Bessere Vorbereitung
Zahlreiche IQ-Tests im Internet geben Testwilligen die Möglichkeit, sich selbst einen Eindruck darüber zu verschaffen, wie Intelligenztests aufgebaut sind. Dies führt dazu, dass die Teilnehmer solcher Tests insgesamt deutlich besser vorbereitet sind. Sie können im Vorfeld üben, sich mit den Arten von Aufgaben vertraut machen. Geädert hat sich auch die Bearbeitungsweise der Tests. Heutige Generationen raten munter drauf los und können durch Glück einige Zusatzpunkte sammeln. Ältere Generationen lassen Antworten, bei denen sie sich nicht sicher sind, einfach aus.
Verändertes Gehirn
Die Evolution geht immer weiter. Selbst am Menschen lässt sich die Veränderung der Umwelt beobachten. Es werden zunehmend andere Bereiche des Gehirns beansprucht, die entsprechend stärker entwickelt sind. Forscher vermuten mehrere Ursachen: Allgegenwärtige Medien, die abstrakte Denkweise und die größere Komplexität des gesamten Lebens – etwa durch die Globalisierung. Eine bessere gesundheitliche Versorgung der Menschen wirkt sich ebenfalls positiv auf die Entwicklung des Gehirns aus. Hinzu kommt, dass dieses in der Wissensgesellschaft stärker beansprucht wird. Und jeder hat viele neue Möglichkeiten, an Wissen und Informationen zu gelangen.
Fragwürdige IQ-Tests
Nach wie vor ist unklar, was Intelligenz überhaupt ist. Der Vorwurf an IQ-Tests: Sie fragen individuell trainierbare Fähigkeiten ab. Einen übergreifenden Zusammenhang haben sie jedoch nicht. Ist jemand intelligent, der ein Zahlengenie ist, sich aber in anderen Bereichen schwer tut? Ist logisches Denken und das Erkennen von Zusammenhängen ein wichtigeres Zeichen von Intelligenz als sprachliche Begabung? IQ-Tests sind deshalb zumindest mit Vorsicht zu genießen. So wird der Flynn-Effekt auch dadurch erklärt, dass im Test nicht wirklich die Intelligenz gemessen wird. Vielmehr geht es um Fähigkeiten – wie eben abstraktes Denken oder Zusammenhänge in Bildern – die jüngere Menschen bereits aus ihrem Alltag kennen. Kein Wunder also, dass sie automatisch besser abschneiden.

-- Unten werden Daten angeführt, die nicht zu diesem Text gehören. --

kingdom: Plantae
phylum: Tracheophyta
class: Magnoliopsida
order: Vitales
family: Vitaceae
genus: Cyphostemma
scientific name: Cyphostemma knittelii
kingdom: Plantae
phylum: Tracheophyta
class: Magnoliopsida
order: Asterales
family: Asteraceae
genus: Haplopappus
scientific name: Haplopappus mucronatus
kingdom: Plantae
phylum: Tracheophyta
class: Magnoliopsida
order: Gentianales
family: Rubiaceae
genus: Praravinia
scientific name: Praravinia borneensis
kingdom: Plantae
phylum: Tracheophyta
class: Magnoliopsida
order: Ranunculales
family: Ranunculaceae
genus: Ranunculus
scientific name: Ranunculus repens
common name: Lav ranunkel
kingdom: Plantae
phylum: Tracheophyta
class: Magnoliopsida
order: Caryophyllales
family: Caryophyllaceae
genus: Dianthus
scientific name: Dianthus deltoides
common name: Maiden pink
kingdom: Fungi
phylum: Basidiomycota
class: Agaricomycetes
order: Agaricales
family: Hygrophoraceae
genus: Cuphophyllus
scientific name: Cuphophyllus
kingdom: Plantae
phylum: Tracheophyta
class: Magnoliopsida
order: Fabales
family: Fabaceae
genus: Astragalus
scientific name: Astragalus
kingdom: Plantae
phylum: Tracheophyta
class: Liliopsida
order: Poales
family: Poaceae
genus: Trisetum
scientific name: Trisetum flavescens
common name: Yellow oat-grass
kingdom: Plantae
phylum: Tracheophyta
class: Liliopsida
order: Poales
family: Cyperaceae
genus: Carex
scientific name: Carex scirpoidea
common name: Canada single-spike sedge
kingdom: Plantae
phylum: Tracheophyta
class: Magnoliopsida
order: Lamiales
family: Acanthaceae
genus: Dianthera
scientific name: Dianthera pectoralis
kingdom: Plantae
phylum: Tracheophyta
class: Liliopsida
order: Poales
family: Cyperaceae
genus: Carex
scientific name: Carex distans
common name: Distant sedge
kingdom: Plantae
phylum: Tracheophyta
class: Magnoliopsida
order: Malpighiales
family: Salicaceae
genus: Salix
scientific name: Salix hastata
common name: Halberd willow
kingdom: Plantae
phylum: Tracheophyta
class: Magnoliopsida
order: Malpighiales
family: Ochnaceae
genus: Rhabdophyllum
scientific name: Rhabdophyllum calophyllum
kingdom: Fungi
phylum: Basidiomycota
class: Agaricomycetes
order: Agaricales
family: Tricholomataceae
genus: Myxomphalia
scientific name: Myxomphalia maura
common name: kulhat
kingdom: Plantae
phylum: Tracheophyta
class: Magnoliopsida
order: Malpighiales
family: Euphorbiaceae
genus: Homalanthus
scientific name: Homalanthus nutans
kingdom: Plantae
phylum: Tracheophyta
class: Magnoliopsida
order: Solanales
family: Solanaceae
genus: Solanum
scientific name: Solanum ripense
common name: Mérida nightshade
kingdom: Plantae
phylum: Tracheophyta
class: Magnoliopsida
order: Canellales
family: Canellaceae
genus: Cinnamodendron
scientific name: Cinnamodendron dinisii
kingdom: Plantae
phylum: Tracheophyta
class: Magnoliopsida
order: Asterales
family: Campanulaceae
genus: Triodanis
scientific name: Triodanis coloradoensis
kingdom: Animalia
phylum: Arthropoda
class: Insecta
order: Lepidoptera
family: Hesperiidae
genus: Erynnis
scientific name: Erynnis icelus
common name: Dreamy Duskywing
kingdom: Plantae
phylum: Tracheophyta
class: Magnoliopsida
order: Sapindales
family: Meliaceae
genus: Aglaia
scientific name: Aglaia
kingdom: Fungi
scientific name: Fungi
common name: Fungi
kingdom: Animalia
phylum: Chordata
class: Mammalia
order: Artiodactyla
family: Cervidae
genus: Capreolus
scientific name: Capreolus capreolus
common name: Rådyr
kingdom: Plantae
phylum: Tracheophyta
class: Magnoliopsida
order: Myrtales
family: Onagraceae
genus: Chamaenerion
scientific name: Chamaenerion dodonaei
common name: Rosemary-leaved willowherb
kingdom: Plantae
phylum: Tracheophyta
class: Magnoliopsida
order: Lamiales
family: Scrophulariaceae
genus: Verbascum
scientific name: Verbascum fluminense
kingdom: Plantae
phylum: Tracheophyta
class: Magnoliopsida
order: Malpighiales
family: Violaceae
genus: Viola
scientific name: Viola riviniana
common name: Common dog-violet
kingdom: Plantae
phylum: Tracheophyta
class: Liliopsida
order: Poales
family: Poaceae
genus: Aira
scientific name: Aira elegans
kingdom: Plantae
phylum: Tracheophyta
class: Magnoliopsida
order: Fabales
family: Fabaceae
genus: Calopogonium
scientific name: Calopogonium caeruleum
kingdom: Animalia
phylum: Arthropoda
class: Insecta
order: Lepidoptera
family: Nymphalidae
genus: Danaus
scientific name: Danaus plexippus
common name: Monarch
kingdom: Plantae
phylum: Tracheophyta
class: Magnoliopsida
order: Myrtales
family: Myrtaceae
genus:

Sind junge Generationen wirklich schlauer?
Es gibt keine Einigkeit darüber, welche Erklärung für den Flynn-Effekt verantwortlich ist. Vielmehr existieren Vertreter der unterschiedlichsten Ansichten, die alle Argumente für die eigene und gegen andere Positionen liefern. In einem einzelnen Punkt sind sich jedoch alle einig: Der steigende IQ jüngerer Generationen ist kein Beweis, dass diese schlauer sind. Die Ergebnisse belegen lediglich, dass jüngere Generationen anders an die Sache herangehen. Sie sind durch ihre Umwelt besser vorbereitet und an die Herausforderungen angepasst.
Moderne Gesellschaften zielen viel stärker darauf ab, intelligente Kinder zu erziehen, die in den dafür entworfenen Tests Bestleistungen erreichen. Letztlich ist der Flynn-Effekt vor allem eine Frage der Testmethode, die jungen Generationen in die Hände spielt. Wird vom klassischen IQ-Test abgewichen und anderes Wissen abgefragt, schneiden jüngere Probanden nicht mehr besser ab.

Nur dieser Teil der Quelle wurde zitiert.